J'en viens à la Syrie. Tous, nous condamnons les agissements de Bachar Al Assad qui, il est vrai, a pu compter sur des forces puissantes, au premier rang desquelles au plan international, la Russie et l'Iran – il sera intéressant de voir si l'attitude de l'Iran évolue. Les drames qui ont lieu actuellement en Syrie sont, pour une grande part, liés à des interventions extérieures. Ainsi le massacre de Qousseir est-il imputable essentiellement aux combattants du Hezbollah, lesquels ont d'ailleurs enregistré des pertes importantes à cette occasion. Les aides que reçoit la Coalition sont moindres : plusieurs pays arabes lui fournissent des armes, mais il n'y a pas, à ma connaissance, de forces organisées extérieures combattant sur le terrain. Se pose la question des organisations terroristes : c'est l'une des raisons pour lesquelles nous soutenons la Coalition, en particulier le général Salim Idriss, commandant en chef de l'Armée syrienne libre. Il n'est pas question de soutenir des groupes terroristes ni d'accepter d'être mêlé si peu que ce soit à leurs agissements. Nous avons fait inscrire le Front Al Nostra sur la liste internationale des organisations terroristes. En effet, si une organisation comme celle-là peut ponctuellement lutter contre Bachar Al Assad, elle se réclame toujours d'Al Qaida. Nous ne pouvons pas entrer dans une telle spirale d'autant qu'une fois la situation pacifiée en Syrie, comme nous l'espérons tous, on s'interroge sur ce que feront les membres de ces organisations. Nous ne pouvons pas encourager des terroristes.

Si aucune solution n'était trouvée, le risque est que les extrémistes de l'un ou l'autre bord prennent le dessus, d'un côté, la mouvance chiite, de l'autre côté, les mouvements se réclamant d'Al Qaida.
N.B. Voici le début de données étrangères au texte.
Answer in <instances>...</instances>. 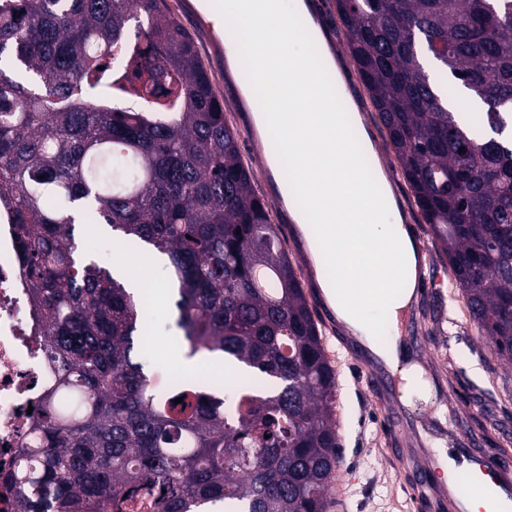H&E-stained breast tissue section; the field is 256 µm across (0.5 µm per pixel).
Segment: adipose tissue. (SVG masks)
I'll return each instance as SVG.
<instances>
[{"label":"adipose tissue","mask_w":512,"mask_h":512,"mask_svg":"<svg viewBox=\"0 0 512 512\" xmlns=\"http://www.w3.org/2000/svg\"><path fill=\"white\" fill-rule=\"evenodd\" d=\"M302 0L253 17L242 15L237 0H224L223 13L213 15L215 28L229 23L249 34L253 86L263 89L264 109L258 125L274 130L280 153L289 164L316 233L306 236L313 260H331L335 279L318 285L334 298L336 314L347 331L370 341L372 329L365 306L377 307L390 325L412 299L415 246L402 225L389 223L395 201L366 174L362 144L345 139L335 95L319 74L316 56L298 50L299 30L293 19Z\"/></svg>","instance_id":"adipose-tissue-1"}]
</instances>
Cela signifierait non seulement l'implosion de la Syrie mais aussi de très graves difficultés pour le Liban, la Jordanie, l'Irak, sans compter que, à supposer que l'Iran ait permis le succès des extrémistes chiites, il deviendrait incontournable dans cette région du monde, ce que la Russie elle-même ne souhaiterait pas.

Quid de la conférence Genève II, initialement prévue en juin, puis repoussée en juillet, avant que sa perspective ne s'éloigne encore ? La France soutient l'organisation de cette conférence qui doit mettre en application Genève I, laquelle avait été voulue par les États-Unis et la Russie et à laquelle notre pays avait participé. Plusieurs réunions ont eu lieu qui ont fait apparaître des blocages, au point qu'aucune date ne peut être aujourd'hui avancée. Je ne peux que réaffirmer l'attachement de la France à une solution politique, qui passe nécessairement par la tenue de cette nouvelle conférence – à laquelle la France participera.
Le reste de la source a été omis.